━━ Bloco de texto ━━
O médico infectologista e especialista em saúde pública Marcus Vinícius Guimarães Lacerda foi nomeado diretor do Programa Especial para Pesquisa e Treinamento em Doenças Tropicais (TDR) da Organização Mundial da Saúde (OMS). A nomeação foi feita pelo diretor-geral da entidade, Tedros Adhanom Ghebreyesus, e o brasileiro assume oficialmente o cargo no início de março.
A escolha marca um novo capítulo na trajetória do pesquisador, que durante a pandemia de covid-19 foi alvo de uma série de informações falsas disseminadas nas redes sociais. À época, publicações o acusavam, sem qualquer comprovação, de provocar mortes intencionais ao administrar altas doses de cloroquina em pacientes. As mensagens também tentavam associar seu nome a organizações de esquerda, em uma estratégia para descredibilizar estudos científicos que apontavam a ineficácia do medicamento no tratamento da doença, o que posteriormente foi confirmado por pesquisas internacionais.
Marcus Lacerda será o segundo brasileiro a comandar o TDR desde a criação do programa. O primeiro foi o médico e biofísico Carlos Morel, ex-presidente da Fundação Oswaldo Cruz (Fiocruz).
Criado em 1975, o programa da OMS é uma iniciativa de cooperação científica global que reúne instituições como Unicef, Banco Mundial e a própria Fiocruz. O foco do TDR é financiar e apoiar pesquisas voltadas ao enfrentamento de doenças infecciosas negligenciadas, que atingem principalmente populações em situação de maior vulnerabilidade social. Entre elas estão doença de Chagas, dengue, leishmaniose, oncocercose e a doença do sono.
━━━
━━ Informações fornecidas ━━
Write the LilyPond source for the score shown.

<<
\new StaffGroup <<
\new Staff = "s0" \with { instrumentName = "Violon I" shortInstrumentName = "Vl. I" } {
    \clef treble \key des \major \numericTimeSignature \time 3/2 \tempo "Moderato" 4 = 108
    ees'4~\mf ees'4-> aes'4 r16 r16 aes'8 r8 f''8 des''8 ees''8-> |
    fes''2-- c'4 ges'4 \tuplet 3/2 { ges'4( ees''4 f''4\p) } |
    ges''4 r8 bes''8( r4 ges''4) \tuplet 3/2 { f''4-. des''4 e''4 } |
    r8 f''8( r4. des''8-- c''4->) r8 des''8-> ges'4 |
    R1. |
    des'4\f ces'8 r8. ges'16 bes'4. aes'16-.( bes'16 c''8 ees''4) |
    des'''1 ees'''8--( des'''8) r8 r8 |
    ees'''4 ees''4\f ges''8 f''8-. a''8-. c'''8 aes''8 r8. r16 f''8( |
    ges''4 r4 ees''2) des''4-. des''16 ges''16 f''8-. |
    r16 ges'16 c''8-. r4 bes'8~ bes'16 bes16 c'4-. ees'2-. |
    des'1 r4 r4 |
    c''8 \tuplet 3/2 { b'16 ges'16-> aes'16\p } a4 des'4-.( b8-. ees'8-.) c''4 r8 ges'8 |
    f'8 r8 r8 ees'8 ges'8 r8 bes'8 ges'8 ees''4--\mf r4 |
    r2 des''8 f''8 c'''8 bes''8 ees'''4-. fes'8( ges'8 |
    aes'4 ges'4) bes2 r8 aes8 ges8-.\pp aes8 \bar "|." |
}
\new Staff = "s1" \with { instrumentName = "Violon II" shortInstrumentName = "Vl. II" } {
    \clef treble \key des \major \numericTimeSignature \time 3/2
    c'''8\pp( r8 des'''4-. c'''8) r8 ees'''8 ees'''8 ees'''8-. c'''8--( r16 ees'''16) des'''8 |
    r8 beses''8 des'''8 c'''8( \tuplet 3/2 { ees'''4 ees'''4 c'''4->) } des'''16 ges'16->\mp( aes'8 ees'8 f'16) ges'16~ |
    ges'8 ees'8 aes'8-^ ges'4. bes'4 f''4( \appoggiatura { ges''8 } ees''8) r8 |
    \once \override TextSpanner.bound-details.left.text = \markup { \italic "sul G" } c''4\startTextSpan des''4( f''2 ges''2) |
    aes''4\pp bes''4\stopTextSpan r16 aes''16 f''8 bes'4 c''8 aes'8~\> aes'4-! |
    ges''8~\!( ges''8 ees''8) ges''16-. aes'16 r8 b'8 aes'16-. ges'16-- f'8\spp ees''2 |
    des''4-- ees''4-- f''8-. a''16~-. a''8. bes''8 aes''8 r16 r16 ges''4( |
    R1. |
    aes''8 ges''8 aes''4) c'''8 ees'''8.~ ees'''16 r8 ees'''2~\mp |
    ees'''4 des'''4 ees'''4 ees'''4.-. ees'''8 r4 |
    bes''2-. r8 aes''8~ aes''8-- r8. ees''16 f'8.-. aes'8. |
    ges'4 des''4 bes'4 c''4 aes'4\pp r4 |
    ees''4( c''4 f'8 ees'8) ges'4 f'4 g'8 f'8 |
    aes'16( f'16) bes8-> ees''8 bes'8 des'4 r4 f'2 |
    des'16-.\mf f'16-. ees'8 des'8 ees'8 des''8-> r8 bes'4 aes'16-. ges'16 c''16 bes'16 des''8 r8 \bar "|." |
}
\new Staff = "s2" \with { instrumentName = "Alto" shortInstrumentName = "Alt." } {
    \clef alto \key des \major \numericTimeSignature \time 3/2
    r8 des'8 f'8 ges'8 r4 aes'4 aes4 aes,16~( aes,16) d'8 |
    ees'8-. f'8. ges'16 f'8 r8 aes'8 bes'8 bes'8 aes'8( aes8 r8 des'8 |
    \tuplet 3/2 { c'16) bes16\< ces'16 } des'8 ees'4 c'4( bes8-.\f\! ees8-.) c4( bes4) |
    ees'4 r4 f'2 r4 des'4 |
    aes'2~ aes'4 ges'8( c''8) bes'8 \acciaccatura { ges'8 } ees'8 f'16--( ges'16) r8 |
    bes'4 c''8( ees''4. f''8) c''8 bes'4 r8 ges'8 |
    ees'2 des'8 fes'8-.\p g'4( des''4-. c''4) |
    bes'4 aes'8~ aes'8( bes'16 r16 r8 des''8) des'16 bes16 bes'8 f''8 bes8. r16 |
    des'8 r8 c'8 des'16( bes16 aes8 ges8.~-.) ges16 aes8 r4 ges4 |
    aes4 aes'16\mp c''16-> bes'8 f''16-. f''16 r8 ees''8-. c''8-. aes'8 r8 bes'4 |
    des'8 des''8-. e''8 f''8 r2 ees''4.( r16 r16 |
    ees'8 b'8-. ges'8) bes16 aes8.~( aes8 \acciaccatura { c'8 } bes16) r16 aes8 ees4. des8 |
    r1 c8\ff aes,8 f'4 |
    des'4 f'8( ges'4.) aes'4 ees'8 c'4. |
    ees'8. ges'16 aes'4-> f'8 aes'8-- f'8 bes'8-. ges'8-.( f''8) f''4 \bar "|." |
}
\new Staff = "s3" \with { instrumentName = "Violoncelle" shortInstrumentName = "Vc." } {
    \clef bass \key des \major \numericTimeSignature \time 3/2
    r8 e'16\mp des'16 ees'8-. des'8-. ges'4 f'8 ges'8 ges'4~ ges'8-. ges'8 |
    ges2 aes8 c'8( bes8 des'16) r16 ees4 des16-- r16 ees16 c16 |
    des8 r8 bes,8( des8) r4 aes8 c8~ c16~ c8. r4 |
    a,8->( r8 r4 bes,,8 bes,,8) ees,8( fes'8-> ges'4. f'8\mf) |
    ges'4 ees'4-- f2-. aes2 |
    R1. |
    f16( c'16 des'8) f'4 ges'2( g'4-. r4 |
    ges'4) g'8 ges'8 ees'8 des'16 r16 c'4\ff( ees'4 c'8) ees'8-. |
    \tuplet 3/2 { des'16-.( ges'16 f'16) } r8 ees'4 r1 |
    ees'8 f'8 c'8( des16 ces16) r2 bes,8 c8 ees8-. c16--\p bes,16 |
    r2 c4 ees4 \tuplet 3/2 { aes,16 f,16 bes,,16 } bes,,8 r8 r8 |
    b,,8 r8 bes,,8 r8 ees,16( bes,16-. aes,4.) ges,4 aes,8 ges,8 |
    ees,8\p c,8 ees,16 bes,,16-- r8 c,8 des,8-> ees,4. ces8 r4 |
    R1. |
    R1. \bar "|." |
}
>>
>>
━━━
== Questões de estudo ==
1. Liste todas as doenças que o bloco de texto cita como alvo das pesquisas apoiadas pelo TDR.
2. Indique se cada afirmação concorda com o bloco de texto: (a) Marcus Lacerda será o primeiro brasileiro a dirigir o TDR; (b) o programa foi criado em 1975; (c) a nomeação foi feita por Tedros Adhanom Ghebreyesus. Responda sim ou não e cite as palavras decisivas do texto.
3. Segundo o bloco de texto, quando Marcus Lacerda assume oficialmente o cargo?

== Respostas por item ==
1. Doença de Chagas, dengue, leishmaniose, oncocercose e doença do sono.

2.
(a) Não: "Marcus Lacerda será o segundo brasileiro a comandar o TDR desde a criação do programa."
(b) Sim: "Criado em 1975, o programa da OMS é uma iniciativa de cooperação científica global"
(c) Sim: "A nomeação foi feita pelo diretor-geral da entidade, Tedros Adhanom Ghebreyesus"

3. No início de março.